> [EXPLORE THE MATERIAL]:
A) In the climbing memoir excerpt, on what date did Jules make the first ascent of the Higher Cathedral Spire?
B) In the listing, take the lines from the line with "Pomoc v krizi" to the line with "Psychologické poradenství" and replace "šok" with "otřes". Return only those lines, with nothing else changed.

> [EXCERPT PROVIDED]:
We were together only a few times after 1933. That year, we participated in the search for Walter Starr, Jr., who died on Michael Minaret. A new book, Missing the Minarets, by William Alsup, gives many of the details. Starr’s father later provided a scholarship for Jules at the University of California, Berkeley, and he graduated in 1938 with a degree and credential in music. For 35 years, he taught music in the Hillsborough School District.

Jules then became a pioneer Yosemite Valley climber. With Richard Leonard and Bestor Robinson, he made the first ascent of the Higher Cathedral Spire on April 15, 1934. He led the Bathtub pitch, shared a lead with Leonard using a new German technique—direct aid— and solved a crux pendulum by placing a piton sideways. The first ascent of the Lower Cathedral Spire followed on August 25, 1934.

In 1935, Jules was with Bestor Robinson, Richard Leonard, David Brower, Jack Riegelhuth, and others on an attempt on Mt. Waddington in British Columbia. In 1961, he climbed Mt. McKinley in Alaska. In the summers of 1940 and 1941, Jules was a national park ranger at Yosemite and, in effect, was the first climbing ranger to give instruction and participate in rescues. His two great loves were music and the mountains. He climbed with the same verve as he played the piano.

Jules was proposed for membership in the American Alpine Club in 1933 by Francis P. Farquhar and Norman Clyde. He served on Board of Directors of the Sierra Club from 1961– 67. His service coincided with that of Ansel Adams, as mine had earlier (Ansel was on the Board from 1934 to 1971). Later, Jules was a conservation activist in San Mateo County. He organized summer trips for boys to the High Sierra and employed his old friend Norman Clyde to assist him.

Jules was married three times. He has 11 children and step-children. At the time of his death, there were 18 grandchildren and ten great-grandchildren. His wife of 18 years, Shirley Lyhne-Eichorn, cared for him in his final years and arranged for two memorial services, one in Redwood City and one at Big Basin State Park in the redwood grove that bears his name.

Two peaks in the High Sierra are named for him: Eichorn Pinnacle, the spectacular west summit of Cathedral Peak that Jules and I first climbed on July 24, 1931, and Eichorn Minaret, which we called Third Minaret, first climbed by Jules and me with Walter “Bubs” Brem on July 31, 1931.

> [EXTRACTED ENTRIES]:

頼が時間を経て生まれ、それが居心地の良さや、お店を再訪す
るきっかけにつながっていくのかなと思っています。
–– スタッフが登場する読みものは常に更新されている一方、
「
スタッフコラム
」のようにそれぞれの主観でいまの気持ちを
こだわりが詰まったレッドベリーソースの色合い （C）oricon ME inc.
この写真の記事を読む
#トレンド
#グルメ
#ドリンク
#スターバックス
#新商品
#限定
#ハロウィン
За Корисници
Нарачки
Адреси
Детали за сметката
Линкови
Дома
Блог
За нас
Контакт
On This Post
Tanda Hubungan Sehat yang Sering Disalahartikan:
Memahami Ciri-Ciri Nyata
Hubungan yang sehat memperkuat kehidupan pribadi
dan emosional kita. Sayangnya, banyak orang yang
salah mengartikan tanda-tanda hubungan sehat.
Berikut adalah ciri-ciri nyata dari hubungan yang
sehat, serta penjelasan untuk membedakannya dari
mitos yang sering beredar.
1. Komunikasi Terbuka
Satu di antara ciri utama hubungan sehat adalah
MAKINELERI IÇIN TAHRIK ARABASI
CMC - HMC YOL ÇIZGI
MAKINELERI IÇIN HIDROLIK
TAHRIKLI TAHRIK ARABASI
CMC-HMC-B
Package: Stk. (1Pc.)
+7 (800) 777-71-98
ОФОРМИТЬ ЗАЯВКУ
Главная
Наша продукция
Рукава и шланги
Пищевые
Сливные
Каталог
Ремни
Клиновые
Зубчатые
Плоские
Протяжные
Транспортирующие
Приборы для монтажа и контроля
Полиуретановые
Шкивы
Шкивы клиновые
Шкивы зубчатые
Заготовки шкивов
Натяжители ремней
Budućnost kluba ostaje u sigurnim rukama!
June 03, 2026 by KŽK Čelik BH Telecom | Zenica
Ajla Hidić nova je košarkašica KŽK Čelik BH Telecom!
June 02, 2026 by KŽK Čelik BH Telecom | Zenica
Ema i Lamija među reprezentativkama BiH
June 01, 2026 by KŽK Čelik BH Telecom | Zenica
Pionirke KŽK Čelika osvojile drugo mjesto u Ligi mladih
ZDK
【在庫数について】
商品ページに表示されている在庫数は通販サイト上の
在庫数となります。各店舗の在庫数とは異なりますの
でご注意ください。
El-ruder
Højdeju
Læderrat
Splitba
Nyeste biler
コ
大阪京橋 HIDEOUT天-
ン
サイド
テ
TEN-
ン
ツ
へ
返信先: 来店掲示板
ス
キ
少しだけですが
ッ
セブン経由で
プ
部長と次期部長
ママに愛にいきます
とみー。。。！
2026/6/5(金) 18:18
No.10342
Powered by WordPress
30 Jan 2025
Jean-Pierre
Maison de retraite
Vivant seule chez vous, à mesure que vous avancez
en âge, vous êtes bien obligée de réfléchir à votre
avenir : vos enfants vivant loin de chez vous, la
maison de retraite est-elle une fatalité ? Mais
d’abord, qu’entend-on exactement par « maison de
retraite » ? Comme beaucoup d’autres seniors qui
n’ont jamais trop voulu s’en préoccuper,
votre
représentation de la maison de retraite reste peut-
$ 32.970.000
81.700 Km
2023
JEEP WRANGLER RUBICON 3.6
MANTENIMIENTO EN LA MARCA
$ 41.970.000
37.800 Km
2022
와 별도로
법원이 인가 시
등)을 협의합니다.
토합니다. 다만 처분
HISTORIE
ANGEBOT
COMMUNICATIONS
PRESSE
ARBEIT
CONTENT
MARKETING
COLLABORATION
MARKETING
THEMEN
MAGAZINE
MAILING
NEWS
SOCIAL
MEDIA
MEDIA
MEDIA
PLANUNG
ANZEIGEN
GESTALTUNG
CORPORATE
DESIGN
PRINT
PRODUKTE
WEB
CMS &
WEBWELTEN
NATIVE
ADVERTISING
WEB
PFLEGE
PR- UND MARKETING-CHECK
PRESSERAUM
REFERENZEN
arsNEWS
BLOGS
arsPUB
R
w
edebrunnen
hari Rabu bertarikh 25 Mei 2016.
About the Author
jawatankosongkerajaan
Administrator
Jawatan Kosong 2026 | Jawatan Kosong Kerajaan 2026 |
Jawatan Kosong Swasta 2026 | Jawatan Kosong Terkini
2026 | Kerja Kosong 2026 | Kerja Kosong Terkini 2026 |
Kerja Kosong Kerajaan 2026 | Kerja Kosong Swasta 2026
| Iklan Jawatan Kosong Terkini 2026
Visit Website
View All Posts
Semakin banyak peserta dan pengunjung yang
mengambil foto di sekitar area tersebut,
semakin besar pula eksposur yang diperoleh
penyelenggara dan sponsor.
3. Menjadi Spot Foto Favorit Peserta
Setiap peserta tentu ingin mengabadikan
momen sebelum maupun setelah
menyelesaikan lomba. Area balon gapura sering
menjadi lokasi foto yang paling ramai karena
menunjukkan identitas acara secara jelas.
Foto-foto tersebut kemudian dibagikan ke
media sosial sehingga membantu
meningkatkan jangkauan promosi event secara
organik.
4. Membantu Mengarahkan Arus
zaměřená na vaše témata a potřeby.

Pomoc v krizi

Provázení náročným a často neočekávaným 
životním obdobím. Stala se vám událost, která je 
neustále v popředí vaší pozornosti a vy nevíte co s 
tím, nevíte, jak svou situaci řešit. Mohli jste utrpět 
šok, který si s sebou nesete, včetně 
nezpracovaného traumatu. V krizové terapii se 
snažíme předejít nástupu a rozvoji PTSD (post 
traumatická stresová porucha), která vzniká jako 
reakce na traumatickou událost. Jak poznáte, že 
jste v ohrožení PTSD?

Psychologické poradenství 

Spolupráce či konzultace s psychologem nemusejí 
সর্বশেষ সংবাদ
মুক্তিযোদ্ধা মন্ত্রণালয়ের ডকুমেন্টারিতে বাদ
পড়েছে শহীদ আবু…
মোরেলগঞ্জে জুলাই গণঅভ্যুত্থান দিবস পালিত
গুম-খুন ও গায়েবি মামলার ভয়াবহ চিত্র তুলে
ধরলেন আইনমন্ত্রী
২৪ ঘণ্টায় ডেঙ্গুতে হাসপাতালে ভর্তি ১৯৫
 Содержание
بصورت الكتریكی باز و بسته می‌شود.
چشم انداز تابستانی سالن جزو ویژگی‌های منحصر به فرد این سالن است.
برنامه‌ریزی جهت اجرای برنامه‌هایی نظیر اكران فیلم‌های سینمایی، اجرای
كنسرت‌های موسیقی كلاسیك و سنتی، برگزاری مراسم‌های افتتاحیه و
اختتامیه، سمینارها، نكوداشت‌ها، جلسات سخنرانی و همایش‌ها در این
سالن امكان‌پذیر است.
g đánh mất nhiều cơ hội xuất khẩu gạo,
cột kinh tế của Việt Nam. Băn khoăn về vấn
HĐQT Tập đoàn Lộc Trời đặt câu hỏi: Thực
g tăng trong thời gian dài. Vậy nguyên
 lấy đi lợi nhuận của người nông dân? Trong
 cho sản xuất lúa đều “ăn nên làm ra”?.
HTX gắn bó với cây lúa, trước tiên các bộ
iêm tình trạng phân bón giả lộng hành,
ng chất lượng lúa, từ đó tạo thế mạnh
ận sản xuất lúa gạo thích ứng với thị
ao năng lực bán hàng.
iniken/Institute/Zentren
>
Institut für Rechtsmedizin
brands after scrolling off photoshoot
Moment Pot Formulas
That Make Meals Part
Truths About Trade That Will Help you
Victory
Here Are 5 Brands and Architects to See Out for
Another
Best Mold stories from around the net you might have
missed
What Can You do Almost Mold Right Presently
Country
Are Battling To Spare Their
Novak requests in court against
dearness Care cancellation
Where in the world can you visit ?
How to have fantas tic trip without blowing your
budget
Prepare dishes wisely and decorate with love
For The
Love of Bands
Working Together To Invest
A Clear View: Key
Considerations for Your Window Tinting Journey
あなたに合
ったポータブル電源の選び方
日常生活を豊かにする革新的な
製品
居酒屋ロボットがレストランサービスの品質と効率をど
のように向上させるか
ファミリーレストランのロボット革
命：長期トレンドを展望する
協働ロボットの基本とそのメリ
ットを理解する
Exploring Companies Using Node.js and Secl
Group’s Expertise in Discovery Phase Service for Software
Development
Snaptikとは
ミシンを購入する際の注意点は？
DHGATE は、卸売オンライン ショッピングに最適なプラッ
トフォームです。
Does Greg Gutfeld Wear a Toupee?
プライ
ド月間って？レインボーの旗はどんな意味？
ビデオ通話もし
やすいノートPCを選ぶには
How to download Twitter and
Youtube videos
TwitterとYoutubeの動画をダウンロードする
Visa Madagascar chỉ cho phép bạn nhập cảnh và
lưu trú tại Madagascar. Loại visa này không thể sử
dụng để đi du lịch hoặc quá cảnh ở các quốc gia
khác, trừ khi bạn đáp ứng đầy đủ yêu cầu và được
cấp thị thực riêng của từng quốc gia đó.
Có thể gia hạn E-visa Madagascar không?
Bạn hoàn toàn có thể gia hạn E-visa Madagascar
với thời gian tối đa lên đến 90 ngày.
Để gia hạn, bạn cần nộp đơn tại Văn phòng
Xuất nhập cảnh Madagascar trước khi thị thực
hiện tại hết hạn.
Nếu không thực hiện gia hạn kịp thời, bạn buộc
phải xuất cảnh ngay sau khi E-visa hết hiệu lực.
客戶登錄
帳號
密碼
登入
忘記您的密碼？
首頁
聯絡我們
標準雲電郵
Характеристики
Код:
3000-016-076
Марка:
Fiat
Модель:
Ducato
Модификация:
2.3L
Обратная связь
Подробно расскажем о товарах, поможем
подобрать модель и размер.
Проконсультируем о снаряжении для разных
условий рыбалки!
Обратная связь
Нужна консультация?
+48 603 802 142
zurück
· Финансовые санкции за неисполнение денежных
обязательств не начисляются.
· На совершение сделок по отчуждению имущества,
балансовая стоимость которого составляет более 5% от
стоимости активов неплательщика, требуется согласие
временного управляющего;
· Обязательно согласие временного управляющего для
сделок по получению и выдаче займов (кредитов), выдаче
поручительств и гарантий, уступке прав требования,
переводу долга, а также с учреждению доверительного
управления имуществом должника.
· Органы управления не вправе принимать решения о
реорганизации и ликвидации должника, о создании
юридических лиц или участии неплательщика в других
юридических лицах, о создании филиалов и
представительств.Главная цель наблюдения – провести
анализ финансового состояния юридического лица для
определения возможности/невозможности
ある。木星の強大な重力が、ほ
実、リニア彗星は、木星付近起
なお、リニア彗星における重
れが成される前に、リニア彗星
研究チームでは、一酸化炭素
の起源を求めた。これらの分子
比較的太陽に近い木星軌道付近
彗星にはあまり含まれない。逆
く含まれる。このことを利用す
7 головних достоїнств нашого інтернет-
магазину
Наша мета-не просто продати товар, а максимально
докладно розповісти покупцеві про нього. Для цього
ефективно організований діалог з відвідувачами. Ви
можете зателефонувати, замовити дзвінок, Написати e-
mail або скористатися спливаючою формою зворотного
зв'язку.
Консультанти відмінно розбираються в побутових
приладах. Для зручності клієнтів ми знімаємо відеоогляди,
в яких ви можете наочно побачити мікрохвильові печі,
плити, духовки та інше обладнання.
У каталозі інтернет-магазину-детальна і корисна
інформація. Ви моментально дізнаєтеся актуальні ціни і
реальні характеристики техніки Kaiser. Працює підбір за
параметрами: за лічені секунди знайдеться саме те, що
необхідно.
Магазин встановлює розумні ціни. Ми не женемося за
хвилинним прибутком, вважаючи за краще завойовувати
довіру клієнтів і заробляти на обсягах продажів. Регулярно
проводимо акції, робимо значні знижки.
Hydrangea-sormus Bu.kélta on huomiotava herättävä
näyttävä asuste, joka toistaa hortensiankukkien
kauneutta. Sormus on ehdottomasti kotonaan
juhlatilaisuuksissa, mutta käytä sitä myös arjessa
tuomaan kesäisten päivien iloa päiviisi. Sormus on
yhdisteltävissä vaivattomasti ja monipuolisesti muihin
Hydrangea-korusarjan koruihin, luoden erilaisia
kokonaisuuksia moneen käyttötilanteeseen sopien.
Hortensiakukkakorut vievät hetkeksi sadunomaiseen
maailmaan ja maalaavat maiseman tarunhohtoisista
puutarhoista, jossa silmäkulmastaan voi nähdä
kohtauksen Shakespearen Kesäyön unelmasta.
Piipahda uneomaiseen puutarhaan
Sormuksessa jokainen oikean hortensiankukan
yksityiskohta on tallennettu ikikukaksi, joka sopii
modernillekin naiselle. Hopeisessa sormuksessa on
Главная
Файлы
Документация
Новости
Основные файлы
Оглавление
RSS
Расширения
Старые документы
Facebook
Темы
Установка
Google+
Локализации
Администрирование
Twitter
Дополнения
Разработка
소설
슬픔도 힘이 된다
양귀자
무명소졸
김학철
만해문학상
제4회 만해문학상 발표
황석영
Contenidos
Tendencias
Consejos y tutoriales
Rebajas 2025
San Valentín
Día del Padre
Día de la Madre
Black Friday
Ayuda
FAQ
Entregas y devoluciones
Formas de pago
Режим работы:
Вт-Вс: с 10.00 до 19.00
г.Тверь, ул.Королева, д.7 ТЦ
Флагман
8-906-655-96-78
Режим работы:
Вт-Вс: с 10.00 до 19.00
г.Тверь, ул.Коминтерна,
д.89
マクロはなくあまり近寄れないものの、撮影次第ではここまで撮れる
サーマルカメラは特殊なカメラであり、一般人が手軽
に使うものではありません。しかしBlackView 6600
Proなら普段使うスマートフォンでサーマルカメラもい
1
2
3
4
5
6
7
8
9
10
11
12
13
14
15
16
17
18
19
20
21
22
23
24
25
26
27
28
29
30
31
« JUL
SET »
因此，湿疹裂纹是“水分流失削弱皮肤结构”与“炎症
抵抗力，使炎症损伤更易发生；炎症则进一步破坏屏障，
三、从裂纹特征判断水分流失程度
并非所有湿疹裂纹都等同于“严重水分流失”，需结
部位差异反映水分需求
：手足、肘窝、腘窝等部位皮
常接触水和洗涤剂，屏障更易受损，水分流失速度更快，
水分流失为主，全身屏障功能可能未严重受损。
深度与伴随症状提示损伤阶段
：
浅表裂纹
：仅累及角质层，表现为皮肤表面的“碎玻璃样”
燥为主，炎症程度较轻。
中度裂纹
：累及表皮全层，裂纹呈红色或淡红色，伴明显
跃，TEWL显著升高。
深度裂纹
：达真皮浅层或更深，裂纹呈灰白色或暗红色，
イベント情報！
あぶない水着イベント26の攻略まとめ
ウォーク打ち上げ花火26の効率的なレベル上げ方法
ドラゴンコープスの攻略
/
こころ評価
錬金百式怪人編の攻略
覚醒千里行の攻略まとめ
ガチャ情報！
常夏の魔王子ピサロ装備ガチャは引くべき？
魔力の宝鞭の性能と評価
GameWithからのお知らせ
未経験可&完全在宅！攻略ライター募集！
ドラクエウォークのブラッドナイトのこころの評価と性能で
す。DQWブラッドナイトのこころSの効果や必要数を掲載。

> [RESPONSES IN ORDER]:
A) April 15, 1934

B)
Pomoc v krizi

Provázení náročným a často neočekávaným 
životním obdobím. Stala se vám událost, která je 
neustále v popředí vaší pozornosti a vy nevíte co s 
tím, nevíte, jak svou situaci řešit. Mohli jste utrpět 
otřes, který si s sebou nesete, včetně 
nezpracovaného traumatu. V krizové terapii se 
snažíme předejít nástupu a rozvoji PTSD (post 
traumatická stresová porucha), která vzniká jako 
reakce na traumatickou událost. Jak poznáte, že 
jste v ohrožení PTSD?

Psychologické poradenství 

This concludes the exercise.